Information provided:
________________

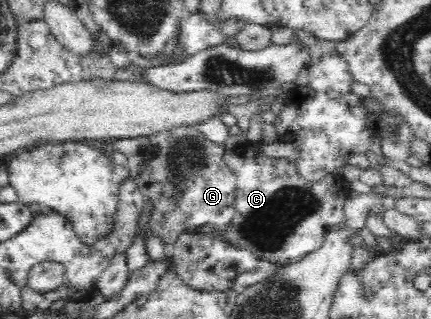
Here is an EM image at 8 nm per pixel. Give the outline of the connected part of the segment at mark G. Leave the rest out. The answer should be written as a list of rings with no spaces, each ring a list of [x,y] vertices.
[[[181,125],[149,136],[109,140],[107,144],[127,156],[130,179],[136,183],[143,196],[153,201],[150,230],[161,237],[166,245],[174,244],[179,236],[194,234],[198,226],[211,225],[219,234],[229,224],[234,215],[236,180],[224,159],[226,148],[207,140],[194,125]]]

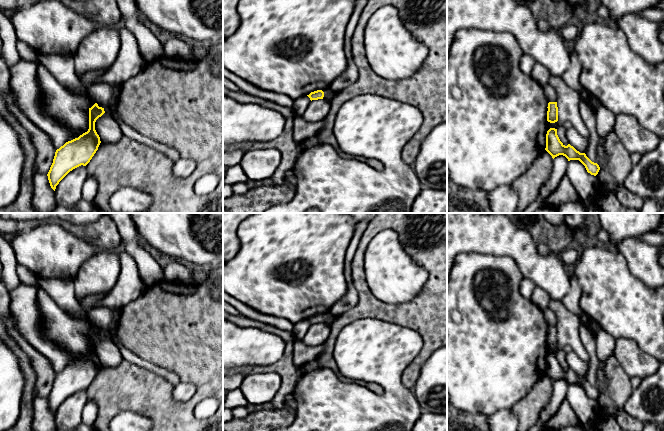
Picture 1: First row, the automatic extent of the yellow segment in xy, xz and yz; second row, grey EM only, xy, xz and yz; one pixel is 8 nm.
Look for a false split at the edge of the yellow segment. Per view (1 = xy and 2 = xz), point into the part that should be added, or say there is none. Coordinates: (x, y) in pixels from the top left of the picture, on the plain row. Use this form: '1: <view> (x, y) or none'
1: none
2: none

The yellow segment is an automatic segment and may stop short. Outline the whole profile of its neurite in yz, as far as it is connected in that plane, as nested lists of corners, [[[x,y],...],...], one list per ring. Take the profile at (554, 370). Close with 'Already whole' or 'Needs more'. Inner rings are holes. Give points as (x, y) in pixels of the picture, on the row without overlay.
[[[550,352],[546,358],[546,372],[545,374],[554,383],[559,379],[565,380],[568,385],[579,384],[586,392],[587,396],[596,400],[600,394],[597,387],[592,386],[585,377],[580,377],[573,370],[568,368],[565,370],[557,359],[557,353]]]. Already whole

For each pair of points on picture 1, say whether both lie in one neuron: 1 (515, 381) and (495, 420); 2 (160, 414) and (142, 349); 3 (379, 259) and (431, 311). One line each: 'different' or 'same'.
1: different
2: same
3: different

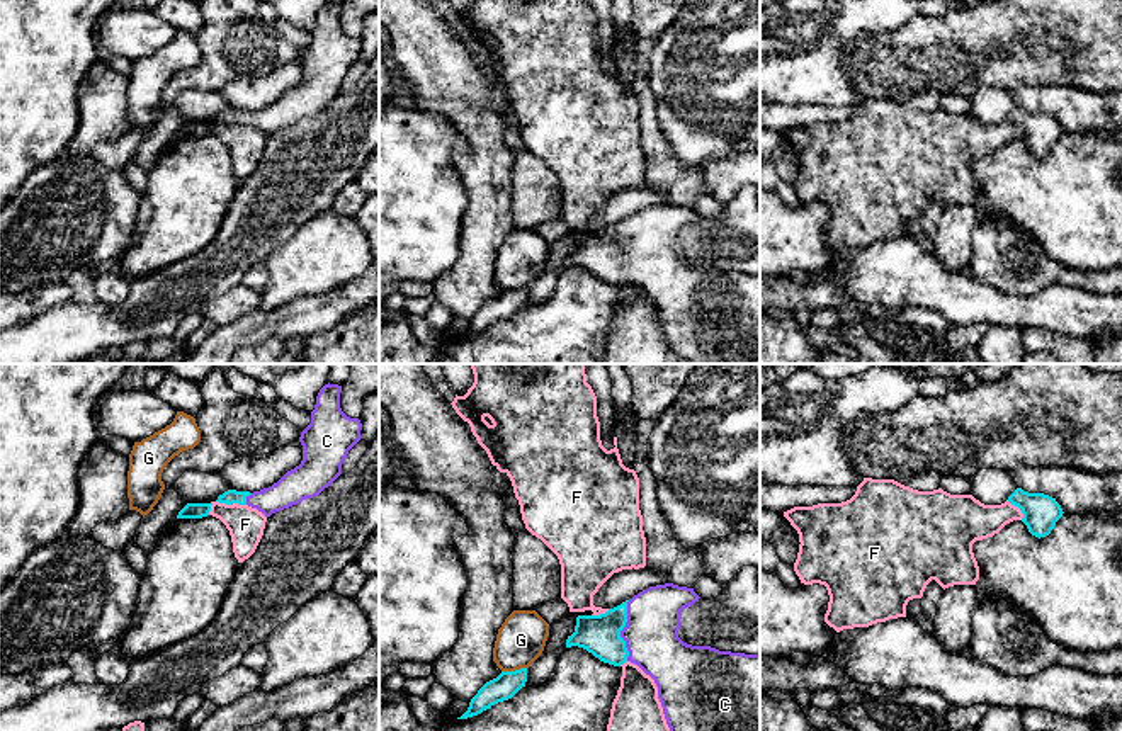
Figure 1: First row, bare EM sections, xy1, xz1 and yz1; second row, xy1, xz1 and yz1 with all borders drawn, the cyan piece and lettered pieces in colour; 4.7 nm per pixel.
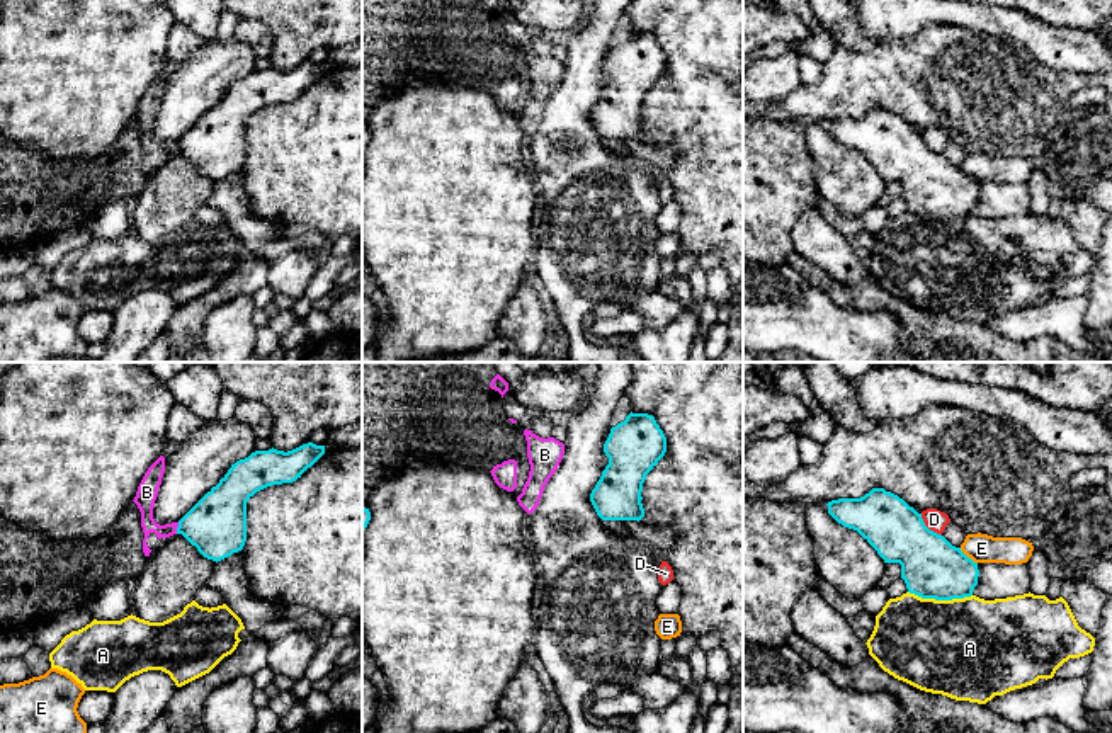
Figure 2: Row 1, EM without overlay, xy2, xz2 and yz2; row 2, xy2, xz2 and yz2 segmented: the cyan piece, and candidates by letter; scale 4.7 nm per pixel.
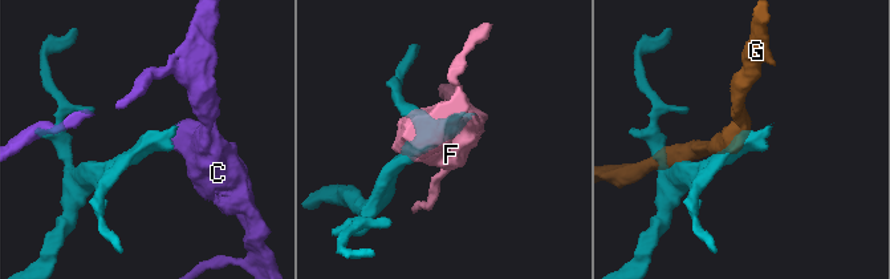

________________

Task goal: Apart from the images, print all the material above exactly as given.

Written response:
Here is an EM image at 8 nm per pixel. Give the outline of the connected part of the segment at mark G. Leave the rest out. The answer should be written as a list of rings with no spaces, each ring a list of [x,y] vertices.
[[[181,125],[149,136],[109,140],[107,144],[127,156],[130,179],[136,183],[143,196],[153,201],[150,230],[161,237],[166,245],[174,244],[179,236],[194,234],[198,226],[211,225],[219,234],[229,224],[234,215],[236,180],[224,159],[226,148],[207,140],[194,125]]]

Picture 1: First row, the automatic extent of the yellow segment in xy, xz and yz; second row, grey EM only, xy, xz and yz; one pixel is 8 nm.
Look for a false split at the edge of the yellow segment. Per view (1 = xy and 2 = xz), point into the part that should be added, or say there is none. Coordinates: (x, y) in pixels from the top left of the picture, on the plain row. Use this form: '1: <view> (x, y) or none'
1: none
2: none

The yellow segment is an automatic segment and may stop short. Outline the whole profile of its neurite in yz, as far as it is connected in that plane, as nested lists of corners, [[[x,y],...],...], one list per ring. Take the profile at (554, 370). Close with 'Already whole' or 'Needs more'. Inner rings are holes. Give points as (x, y) in pixels of the picture, on the row without overlay.
[[[550,352],[546,358],[546,372],[545,374],[554,383],[559,379],[565,380],[568,385],[579,384],[586,392],[587,396],[596,400],[600,394],[597,387],[592,386],[585,377],[580,377],[573,370],[568,368],[565,370],[557,359],[557,353]]]. Already whole

For each pair of points on picture 1, say whether both lie in one neuron: 1 (515, 381) and (495, 420); 2 (160, 414) and (142, 349); 3 (379, 259) and (431, 311). One line each: 'different' or 'same'.
1: different
2: same
3: different

Figure 1: First row, bare EM sections, xy1, xz1 and yz1; second row, xy1, xz1 and yz1 with all borders drawn, the cyan piece and lettered pieces in colour; 4.7 nm per pixel.
Figure 2: Row 1, EM without overlay, xy2, xz2 and yz2; row 2, xy2, xz2 and yz2 segmented: the cyan piece, and candidates by letter; scale 4.7 nm per pixel.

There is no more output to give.